In their early stages, cataracts may not be much of a problem. Over years and decades, however, cataracts may grow larger, making it more difficult, or even impossible, to see clearly. According to people with cataracts, the visual sensation is like trying to look through a dirty, cloudy window.
While most cataracts are related to aging, other circumstances give rise to other types of cataracts. These include: congenital cataracts, which can affect infants and young children; secondary cataracts, which develop as a result of certain illnesses, such as diabetes, or in conjunction with the use of certain medications, such as long-term use of corticosteroids; and traumatic cataracts, which can form in the eyes following a traumatic injury or other event.
A century ago, having cataracts meant having to wear thick, unsightly glasses and using magnifying glasses to read even the largest print. Today, thanks to modern surgical techniques, removing cataracts and implanting an artificial lens is an almost routine surgical procedure. Yet for all of its positive aspects, cataract surgery comes with a price. The total cost of cataract surgeries performed in the US is estimated to be $3.5 billion a year.
Cataract surgery also entails additional health-related costs. Surgical complications are rare, but certainly not unheard of. Some 20-30% of those who undergo cataract surgery develop a subsequent clouding of the lens capsule, the part of the lens that is often left in the eye to hold the new synthetic lens in place. If the capsule becomes cloudy (this is known as an after-cataract), the patient will require additional surgery to restore clear vision. Moreover, in rare cases, cataract surgery can lead to more serious complications, such as swelling of the eye, infections, and even blindness.
Warning: Statins may cause Cataracts
Millions of Americans are taking so-called “statin” medications to combat high cholesterol, yet few are aware that these drugs may pose a serious threat to their eye health.
In early research, statin medications led to cataract formation in animals.27 While human studies have failed to identify a causal link between statin drugs and cataracts,28 some of the most widely used statins-including Zocor® and Mevacor®-carry warnings that they may contribute to the progression of cataracts.28,29
A recent study from Japan reveals a possible link between cholesterol and cataracts.

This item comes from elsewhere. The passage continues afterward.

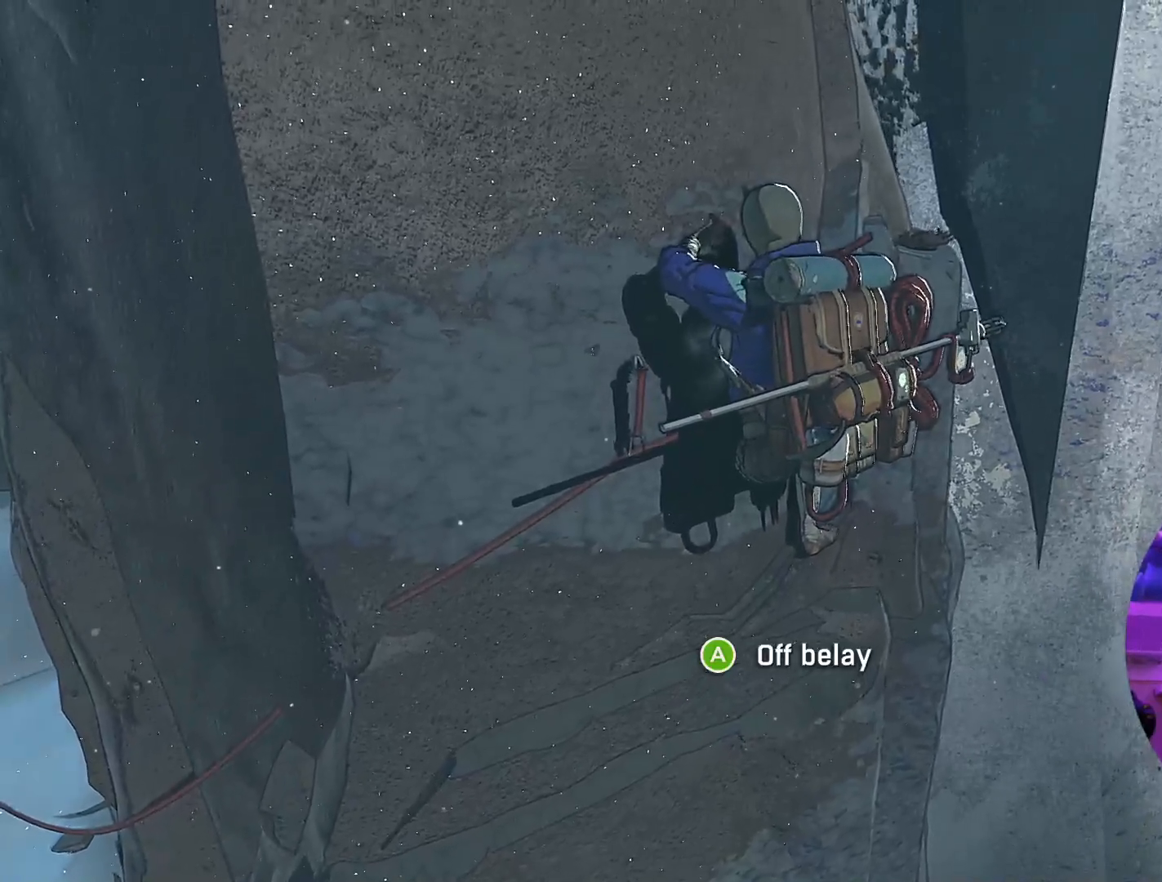
{"buttons": [], "left_stick": "center", "right_stick": "left", "events": [[33, "right_stick", "left"]]}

The researchers found that rats that are genetically susceptible to developing cataracts demonstrate defects in two genes involved in cholesterol synthesis. Cholesterol is required for proper development of the epithelial cells of the eye lens, helping to maintain its transparency. The decreased availability of cholesterol in these animals may thus contribute to the eye lens becoming opaque.30
These findings further corroborate Life Extension’s longstanding position that ideal cholesterol levels should range from 160 to 200 mg/dL. While excess cholesterol is known to contribute to arterial disease, cholesterol levels that are too low (below 160 mg/dL) may cause other health problems.
Vitamins That Help Prevent Cataracts
Scientists believe that the formation of cataracts is in part due to oxidative damage. Thus, it makes sense that well-known antioxidants such as lutein and vitamins A, C, and E could help retard the formation of these vision robbers. Indeed, numerous studies show that antioxidant vitamins can help counter the destructive effects of cataracts.
In the well-known Beaver Dam Eye Study, scientists examined the relationship between dietary intake of antioxidant nutrients and the incidence of cataract formation in a cohort of 1,354 adults, aged 43-84, over seven years.1 Those who consumed foods that are high in anti-oxidant vitamins had a diminished risk of developing cataracts. According to the researchers, the data from this prospective study “are consistent with a possible protective influence of lutein and vitamins E and C on the development of…cataracts.”
Other, larger-scale studies suggest that vitamin A may help protect against cataracts. For example, in the Nurse’s Health Study, researchers followed 50,828 women, aged 45-67, for eight years. Women who consumed the most vitamin A had a 39% lower risk of developing cataracts than women who consumed the least vitamin A.2
Blindness and Other Perils of ARMD
Age-related macular degeneration (ARMD), a debilitating eye condition that affects at least 10 million men and women in the US, is the leading cause of legal blindness in people 55 and older. Unlike cataracts, ARMD does not adversely affect the eye lens; instead, it causes a devastating deterioration of the macula, the specialized area of the eye’s retina that helps maintain the sharp, detailed vision required for tasks such as reading and driving. When the macula deteriorates due to ARMD, affected individuals experience a world of fuzzy, indistinct shapes and washed-out colors.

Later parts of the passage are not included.